The whole reason she calls herself "Lady Bird" - it's another sign she wants to break from her parents.   I think this is more common than we realize, when people realize that their self-identity is based on a name their parents came up with, and that they had no say in the matter, it's another milestone on the journey if someone changes their name.  Another sign that someone is starting to think for themselves, take control of their own destiny instead of just following the rough guidelines that their parents have suggested for them.

I can't really find a connection between my experiences and those of a 17-year-old girl in Catholic school, except that I was also raised in that cult-like religion, I also was involved in theater productions in high school, and my mother also nearly messed up my driving test.  She got into my head by telling me a story about her driving test, and she was asked to do a three-point turn on a hill, and for some reason back then she was supposed to use her other foot to hold down the brake when switching gears.  When my tester asked me to do a similar turn, I moved my left foot over to the brake, and he said what I was doing was very illegal.  I guess back in my mother's day things were different, like you had to use the choke or the clutch or pedal the car with your bare feet like Fred Flintstone.  Anyway, I think it was her subtle way of trying to make me fail the test, so her little boy wouldn't die in a car crash or take one more step toward being an adult.

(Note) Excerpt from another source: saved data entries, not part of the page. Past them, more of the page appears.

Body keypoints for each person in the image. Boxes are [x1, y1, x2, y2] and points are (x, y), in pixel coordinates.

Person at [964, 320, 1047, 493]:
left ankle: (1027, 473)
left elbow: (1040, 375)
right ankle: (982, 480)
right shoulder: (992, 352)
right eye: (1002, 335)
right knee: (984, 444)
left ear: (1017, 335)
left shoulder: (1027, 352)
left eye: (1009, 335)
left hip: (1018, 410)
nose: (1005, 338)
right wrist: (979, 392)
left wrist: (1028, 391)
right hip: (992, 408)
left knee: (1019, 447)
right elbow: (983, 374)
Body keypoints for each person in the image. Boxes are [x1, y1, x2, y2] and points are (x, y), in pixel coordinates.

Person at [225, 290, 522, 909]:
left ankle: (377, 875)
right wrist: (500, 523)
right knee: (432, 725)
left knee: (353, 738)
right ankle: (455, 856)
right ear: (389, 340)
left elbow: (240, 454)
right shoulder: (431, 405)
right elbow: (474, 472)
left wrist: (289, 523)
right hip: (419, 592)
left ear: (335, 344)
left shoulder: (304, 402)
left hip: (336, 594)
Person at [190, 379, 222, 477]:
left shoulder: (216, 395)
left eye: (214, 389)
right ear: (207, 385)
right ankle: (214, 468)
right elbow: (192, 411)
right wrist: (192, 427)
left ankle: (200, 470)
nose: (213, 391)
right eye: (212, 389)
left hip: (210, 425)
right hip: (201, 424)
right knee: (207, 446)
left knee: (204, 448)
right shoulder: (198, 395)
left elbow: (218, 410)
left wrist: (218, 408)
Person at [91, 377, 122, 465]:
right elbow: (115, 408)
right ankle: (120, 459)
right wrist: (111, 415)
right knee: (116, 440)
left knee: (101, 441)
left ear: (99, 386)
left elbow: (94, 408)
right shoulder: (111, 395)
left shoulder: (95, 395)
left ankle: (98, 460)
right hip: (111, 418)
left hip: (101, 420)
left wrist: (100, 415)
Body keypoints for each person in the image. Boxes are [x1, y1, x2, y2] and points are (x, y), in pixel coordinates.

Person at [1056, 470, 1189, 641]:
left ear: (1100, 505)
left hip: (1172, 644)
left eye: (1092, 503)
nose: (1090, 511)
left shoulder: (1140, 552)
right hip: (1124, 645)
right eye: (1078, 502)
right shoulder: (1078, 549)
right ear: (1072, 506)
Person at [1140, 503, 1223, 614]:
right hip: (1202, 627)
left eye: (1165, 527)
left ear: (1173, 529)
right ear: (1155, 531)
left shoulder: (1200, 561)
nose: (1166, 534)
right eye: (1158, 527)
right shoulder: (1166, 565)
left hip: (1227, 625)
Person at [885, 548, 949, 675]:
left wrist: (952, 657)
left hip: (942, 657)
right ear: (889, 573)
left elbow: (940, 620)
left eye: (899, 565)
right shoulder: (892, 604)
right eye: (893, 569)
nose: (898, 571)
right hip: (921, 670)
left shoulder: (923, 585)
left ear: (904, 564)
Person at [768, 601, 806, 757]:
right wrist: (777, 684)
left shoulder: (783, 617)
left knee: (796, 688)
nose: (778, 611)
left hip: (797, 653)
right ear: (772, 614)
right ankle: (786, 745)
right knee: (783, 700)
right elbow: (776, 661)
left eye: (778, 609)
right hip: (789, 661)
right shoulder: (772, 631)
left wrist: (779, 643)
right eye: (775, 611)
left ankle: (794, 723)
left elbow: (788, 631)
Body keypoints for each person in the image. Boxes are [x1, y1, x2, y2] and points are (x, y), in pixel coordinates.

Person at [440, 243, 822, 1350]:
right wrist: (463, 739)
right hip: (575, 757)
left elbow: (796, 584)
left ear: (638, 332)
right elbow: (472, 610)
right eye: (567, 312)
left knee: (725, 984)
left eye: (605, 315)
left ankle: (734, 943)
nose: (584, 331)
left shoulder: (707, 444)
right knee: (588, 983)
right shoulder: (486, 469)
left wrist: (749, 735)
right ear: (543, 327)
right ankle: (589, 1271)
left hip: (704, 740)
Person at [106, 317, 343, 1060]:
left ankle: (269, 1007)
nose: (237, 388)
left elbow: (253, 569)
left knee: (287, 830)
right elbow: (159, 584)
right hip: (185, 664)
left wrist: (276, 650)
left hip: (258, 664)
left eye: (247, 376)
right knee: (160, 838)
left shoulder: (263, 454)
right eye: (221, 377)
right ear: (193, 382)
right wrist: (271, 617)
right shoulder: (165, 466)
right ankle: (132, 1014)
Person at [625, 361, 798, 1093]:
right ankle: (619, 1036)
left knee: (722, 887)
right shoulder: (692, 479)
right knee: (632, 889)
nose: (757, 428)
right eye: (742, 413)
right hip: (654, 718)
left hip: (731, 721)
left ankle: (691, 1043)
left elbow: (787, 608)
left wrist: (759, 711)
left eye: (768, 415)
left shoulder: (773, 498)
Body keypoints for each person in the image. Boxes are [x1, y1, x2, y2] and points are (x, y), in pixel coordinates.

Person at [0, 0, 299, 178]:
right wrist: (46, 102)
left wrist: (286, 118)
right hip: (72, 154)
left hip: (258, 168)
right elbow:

And I also did what Lady Bird did, which was to apply for colleges in NYC so I stood a chance of getting out of suburbia and maybe not becoming just like my parents.  And that meant a whole slew of new experiences at NYU, finally getting to kiss a girl and learning how much drinking was too much for one night.  The only way to do it is to go through it at that point.

That being said, the way this film jumps through Lady Bird's senior year feels very disjointed, it's basically a random collection of experiences that she had, and they didn't seem to add up to a coherent whole, not for me, anyway.  Maybe they're not supposed to, but we live our lives in a linear fashion (most of us, anyway) and I'm more comfortable with movies that do the same.  I'm glad that this film didn't jump backwards and forward in time, like so many movies do these days, at least it kept moving only forward, but I still would have like to see more connection between the different scenes, because I think that would have made the story stronger.  I like WHERE it's going, I'm just not sold on how it gets there.

EDIT: I just realized I watched TWO films within one week's time with teen girls in Catholic high schools - the other one was "Superstar".  But they are two very different movies.

Also starring Saoirse Ronan (last seen in "Atonement"), Laurie Metcalf (last seen in "Frankie and Johnny"), Tracy Letts (last seen in "The Post"), Timothee Chalamet (last seen in "Interstellar"), Beanie Feldstein (last seen in "Neighbors 2: Sorority Rising"), Lois Smith (last seen in "The Comedian"), Stephen McKinley Henderson (last seen in "Manchester by the Sea"), Odeya Rush, Jordan Rodrigues, Marielle Scott, John Karna, Jake McDorman (last seen in "American Sniper"), Bayne Gibby, Laura Marano, Marietta DePrima, Daniel Zovatto, Kristen Cloke, Andy Buckley (last seen in "The House"), Kathryn Newton, Myra Turley, Bob Stephenson (last heard in "Nerdland").